Go line by line through the data below and work out how many lines contain "clock"; the answer is that number alone.

==================================================

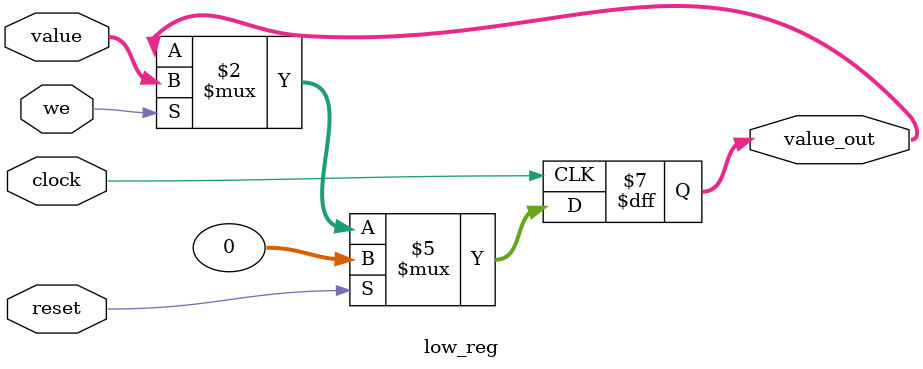
<source format=v>
module low_reg
(
    input  wire        clock,
    input  wire        reset,
    input  wire [31:0] value,
    input  wire        we,
    output reg  [31:0] value_out
);

always @(posedge clock)
begin
    if (reset)
    begin
        value_out <= 32'b0;
    end
    else if (we)
    begin
        value_out <= value;
    end
end

endmodule

</source>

==================================================

#### [YOUR SOLUTION]
2